• Material to process:
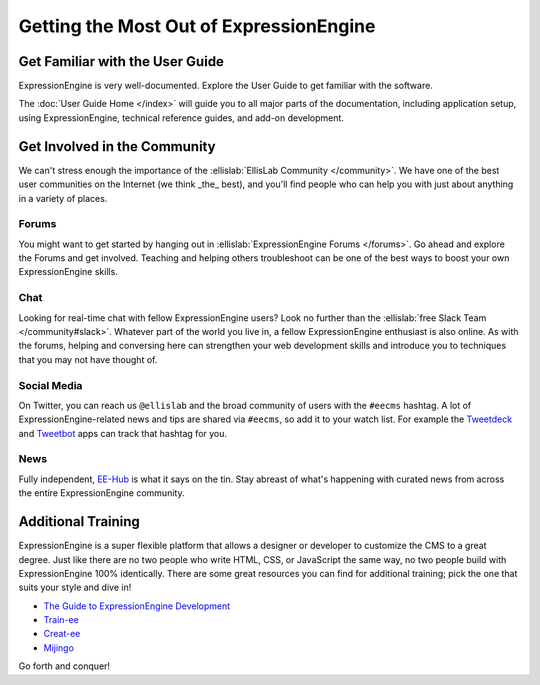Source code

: ########################################
Getting the Most Out of ExpressionEngine
########################################

********************************
Get Familiar with the User Guide
********************************

ExpressionEngine is very well-documented. Explore the User Guide to get familiar
with the software.

The :doc:`User Guide Home </index>` will guide you to all major parts of the documentation, including application setup, using ExpressionEngine, technical reference guides, and add-on development.

*****************************
Get Involved in the Community
*****************************

We can't stress enough the importance of the :ellislab:`EllisLab Community </community>`. We have one of the best user communities on the Internet (we think _the_ best), and you'll find people who can help you with just about anything in a variety of places.

Forums
======

You might want to get started by hanging out in :ellislab:`ExpressionEngine Forums </forums>`. Go ahead and explore the Forums and get involved. Teaching and helping others troubleshoot can be one of the best ways to boost your own ExpressionEngine skills.

Chat
====

Looking for real-time chat with fellow ExpressionEngine users? Look no further than the :ellislab:`free Slack Team </community#slack>`. Whatever part of the world you live in, a fellow ExpressionEngine enthusiast is also online. As with the forums, helping and conversing here can strengthen your web development skills and introduce you to techniques that you may not have thought of.

Social Media
============

On Twitter, you can reach us ``@ellislab`` and the broad community of users with the ``#eecms`` hashtag. A lot of ExpressionEngine-related news and tips are shared via ``#eecms``, so add it to your watch list. For example the `Tweetdeck <https://tweetdeck.twitter.com>`_ and `Tweetbot <http://tapbots.com>`_ apps can track that hashtag for you.

News
====

Fully independent, `EE-Hub <https://ee-hub.com>`_ is what it says on the tin. Stay abreast of what's happening with curated news from across the entire ExpressionEngine community.

*******************
Additional Training
*******************

ExpressionEngine is a super flexible platform that allows a designer or developer to customize the CMS to a great degree. Just like there are no two people who write HTML, CSS, or JavaScript the same way, no two people build with ExpressionEngine 100% identically. There are some great resources you can find for additional training; pick the one that suits your style and dive in!

- `The Guide to ExpressionEngine Development <http://eeguidebook.com/>`_
- `Train-ee <http://www.train-ee.com/>`_
- `Creat-ee <http://www.creat-ee.com/>`_
- `Mijingo <http://mijingo.com/>`_

Go forth and conquer!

• Task objective:
Return all lines above that mention the word "users".

• Written reply:
Looking for real-time chat with fellow ExpressionEngine users? Look no further than the :ellislab:`free Slack Team </community#slack>`. Whatever part of the world you live in, a fellow ExpressionEngine enthusiast is also online. As with the forums, helping and conversing here can strengthen your web development skills and introduce you to techniques that you may not have thought of.
On Twitter, you can reach us ``@ellislab`` and the broad community of users with the ``#eecms`` hashtag. A lot of ExpressionEngine-related news and tips are shared via ``#eecms``, so add it to your watch list. For example the `Tweetdeck <https://tweetdeck.twitter.com>`_ and `Tweetbot <http://tapbots.com>`_ apps can track that hashtag for you.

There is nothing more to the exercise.